À la fin de la pièce, alors que le public applaudissait, l’individu assis à côté de moi s’est levé et a crié bravo. Loin de moi l’idée de faire du racisme anti-riche, moi-même parfois à Picard je m’autorise les barquettes noires à 4 € plutôt que les rouges à 2 €, mais le type refoulait le privilège et la bonne conscience. 

Je l’ai alors imaginé chez lui, installé dans son fauteuil (sûrement pas un Ikea comme le mien, plutôt un Roche Bobois), à lire tel récit de transfuge. Puis au bout de deux heures, dire à son·sa conjoint·e, visiblement affecté : « Oh, que c’est terrible le parcours de ces pauvres bougres. Peux-tu me resservir une flûte de mes privilèges auxquels je ne renoncerais jamais pendant que j’en termine la lecture ? Il faut que je puisse me parer d’indignation lors de notre prochain dîner en ville. » 

Comme trier ses déchets ou pisser sous la douche donne l’impression de faire un geste pour la planète, lire le dernier bouquin d’un transfuge permet de s’engager à peu de frais, sans surtout rien remettre en cause. De soulager la dissonance des dominants.

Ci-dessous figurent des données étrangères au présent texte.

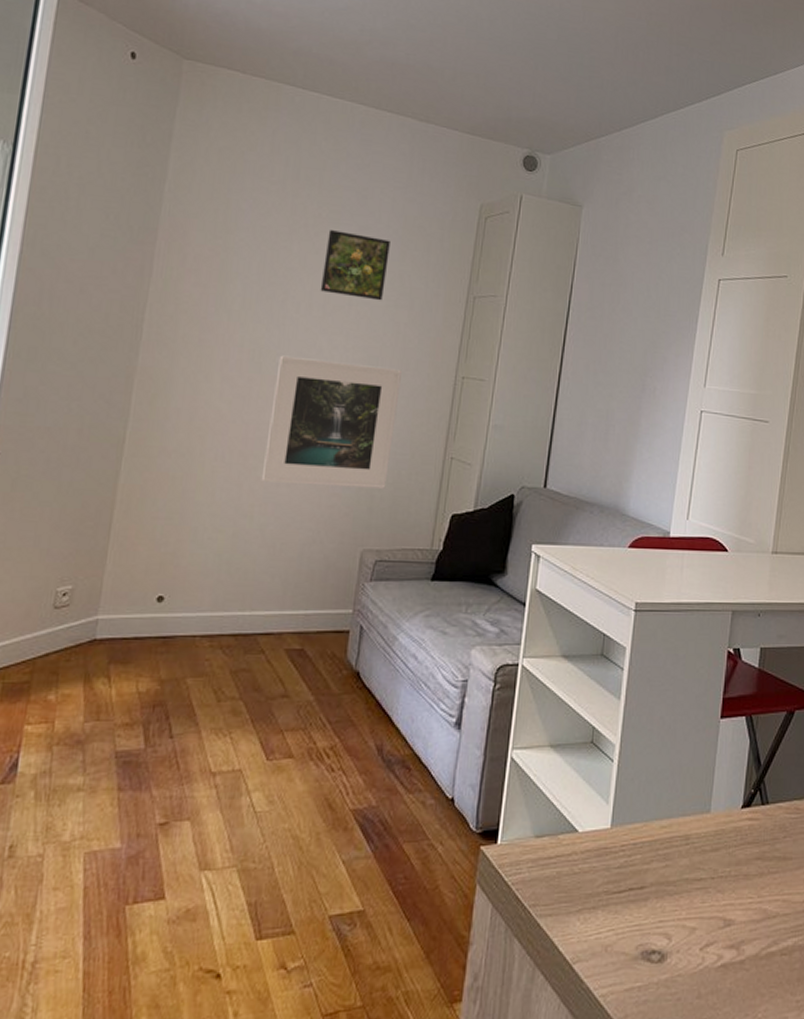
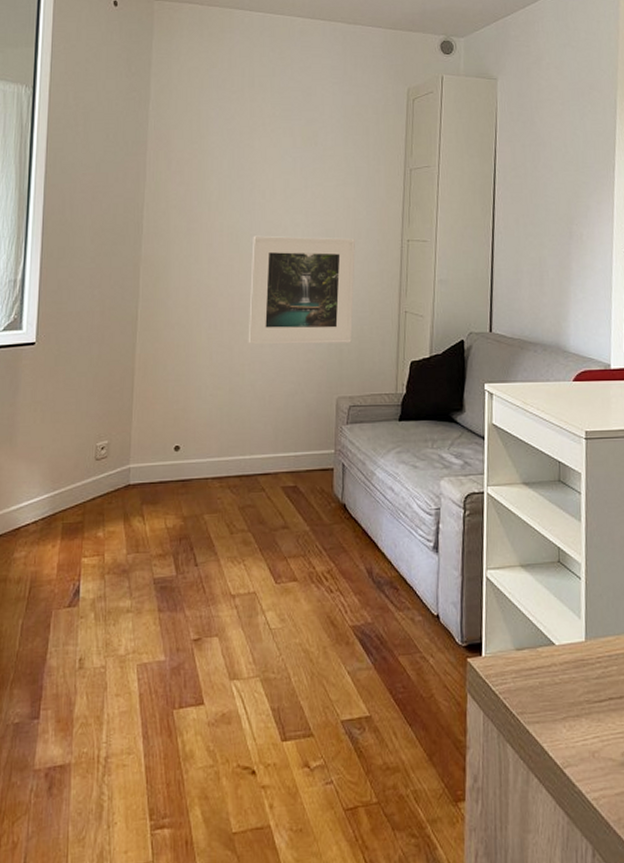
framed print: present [320,230,390,301] -> none [280,126,335,181]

Mon texte ressemble à une masterclass de donnage de leçons en pureté militante. Il n’en est rien. Ça serait culotté de ma part. Pas une seconde je me pense en dehors. Je traîne aussi ma dissonance et le statu quo. Ma propre action sur le monde consiste à considérer longuement une reconversion en menuiserie ou en maraîchage en permaculture jusqu’à l’épuisement de mes indemnités Pôle emploi, puis à constater que je ne suis pas prêt à faire le vœu de pauvreté qu’induisent malheureusement l’une ou l’autre reconversion, et enfin à retourner entourlouper des décideurs à cheveux de riches crantés ignares en informatique en échange d’émoluments conséquents jusqu’à, après un temps variable, lâcher mon poste et me retrouver à nouveau à l’étape 1. Mais je ne prétends pas autre chose.

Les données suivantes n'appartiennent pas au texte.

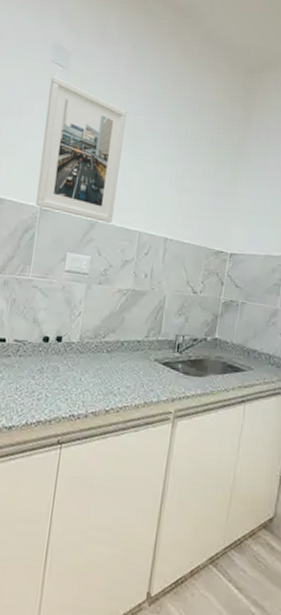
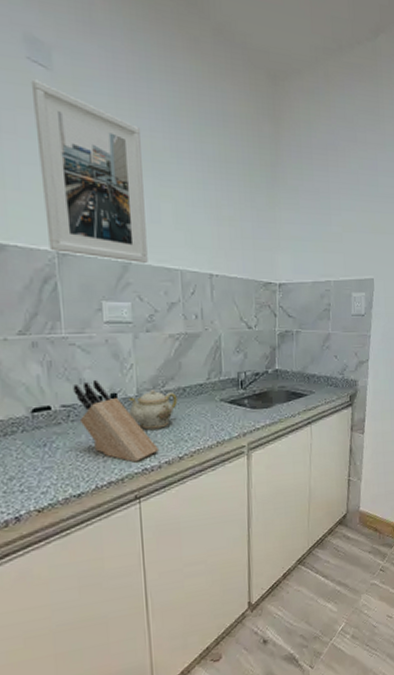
knife block: none [25,320,88,407] -> present [73,379,158,463]
teapot: none [68,339,115,378] -> present [128,390,178,430]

À l’avenir, je réserverais donc mes dépenses aux BD de Fabcaro qui me font toujours autant marrer. Car à trop vouloir romancer des parcours exceptionnels, les récits de transfuges et les surrécits qui s’y superposent aboutissent à des egotrips dépolitisés qui ratent leurs cibles et alimentent ce qu’ils entendaient critiquer. Avec le risque pour leurs auteurs de devenir les idiots utiles de la méritocratie.